The dls_serpath path field, as an array of length 1, introduces
unexpected array subscript checks with some compilers.

GCC versions before 3.0 treat the nested anonymous union as a
declaration of an unnamed type, and not as a member declaration,
so this construct cannot be used for these compilers.
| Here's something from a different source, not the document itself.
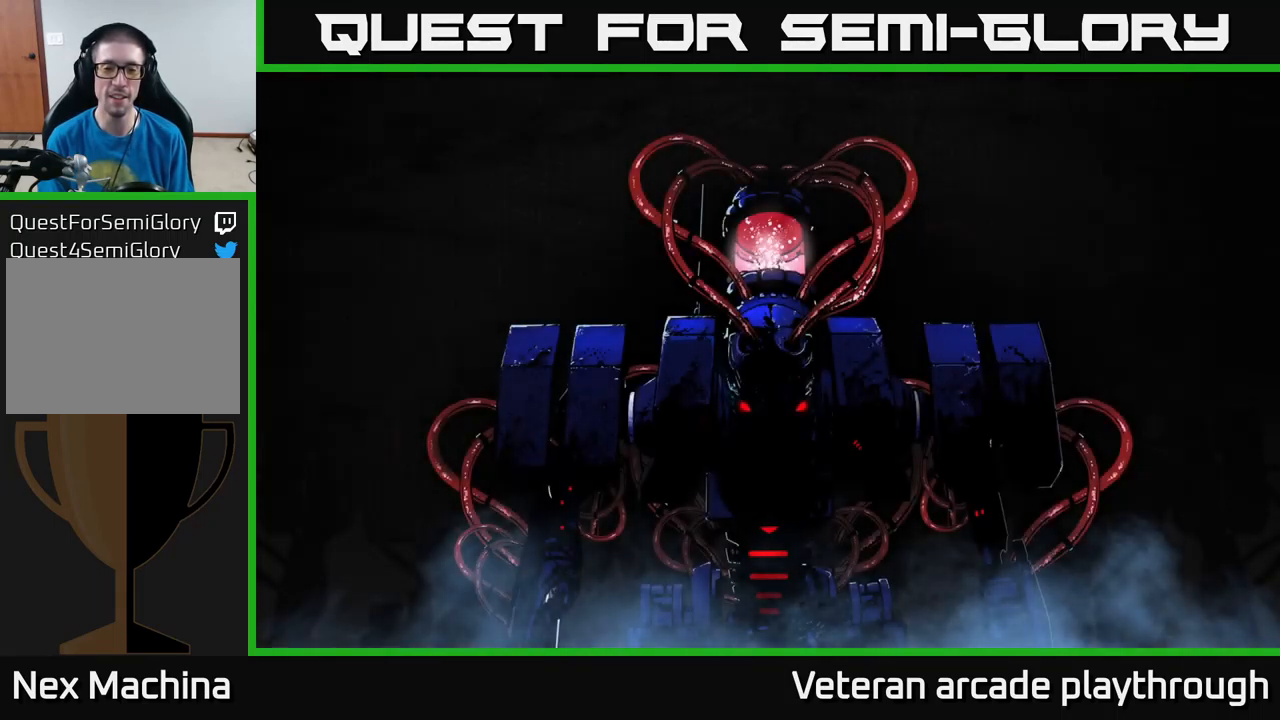
{"buttons": [], "left_stick": "up-right", "right_stick": "up", "events": []}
2019-06-03  Florian Weimer  <fweimer@redhat.com>

	[BZ #24166]
	* dlfcn/dlfcn.h (Dl_serinfo): Do not use array of length 1 for
	dls_serpath field.

diff --git a/dlfcn/dlfcn.h b/dlfcn/dlfcn.h
index 896ad6fc9b..c550371999 100644
--- a/dlfcn/dlfcn.h
+++ b/dlfcn/dlfcn.h
@@ -180,7 +180,19 @@ typedef struct
 {
   size_t dls_size;		/* Size in bytes of the whole buffer.  */
   unsigned int dls_cnt;		/* Number of elements in `dls_serpath'.  */
+# if __GNUC_PREREQ (3, 0)
+  /* The zero-length array avoids an unwanted array subscript check by
+     the compiler, while the surrounding anonymous union preserves the
+     historic size of the type.  At the time of writing, GNU C does
+     not support structs with flexible array members in unions.  */
+  __extension__ union
+  {
+    Dl_serpath dls_serpath[0]; /* Actually longer, dls_cnt elements.  */
+    Dl_serpath __dls_serpath_pad[1];
+  };
+# else
   Dl_serpath dls_serpath[1];	/* Actually longer, dls_cnt elements.  */
+# endif
 } Dl_serinfo;
 #endif /* __USE_GNU */
 

Re: [PATCH] dlfcn: Avoid one-element flexible array in Dl_serinfo

[Florian Weimer]

* Florian Weimer:

> The dls_serpath path field, as an array of length 1, introduces
> unexpected array subscript checks with some compilers.
>
> GCC versions before 3.0 treat the nested anonymous union as a
> declaration of an unnamed type, and not as a member declaration,
> so this construct cannot be used for these compilers.
>
> 2019-06-03  Florian Weimer  <fweimer@redhat.com>
>
> 	[BZ #24166]
> 	* dlfcn/dlfcn.h (Dl_serinfo): Do not use array of length 1 for
> 	dls_serpath field.
>
> diff --git a/dlfcn/dlfcn.h b/dlfcn/dlfcn.h
> index 896ad6fc9b..c550371999 100644
> --- a/dlfcn/dlfcn.h
> +++ b/dlfcn/dlfcn.h
> @@ -180,7 +180,19 @@ typedef struct
>  {
>    size_t dls_size;		/* Size in bytes of the whole buffer.  */
>    unsigned int dls_cnt;		/* Number of elements in `dls_serpath'.  */
> +# if __GNUC_PREREQ (3, 0)
> +  /* The zero-length array avoids an unwanted array subscript check by
> +     the compiler, while the surrounding anonymous union preserves the
> +     historic size of the type.  At the time of writing, GNU C does
> +     not support structs with flexible array members in unions.  */
> +  __extension__ union
> +  {
> +    Dl_serpath dls_serpath[0]; /* Actually longer, dls_cnt elements.  */
> +    Dl_serpath __dls_serpath_pad[1];
> +  };
> +# else
>    Dl_serpath dls_serpath[1];	/* Actually longer, dls_cnt elements.  */
> +# endif
>  } Dl_serinfo;
>  #endif /* __USE_GNU */
>  

Ping?

Thanks,
Florian

Re: [PATCH] dlfcn: Avoid one-element flexible array in Dl_serinfo

[Paul Eggert]

That looks OK to me, thanks. (Sorry, I thought I had already said "LGTM".)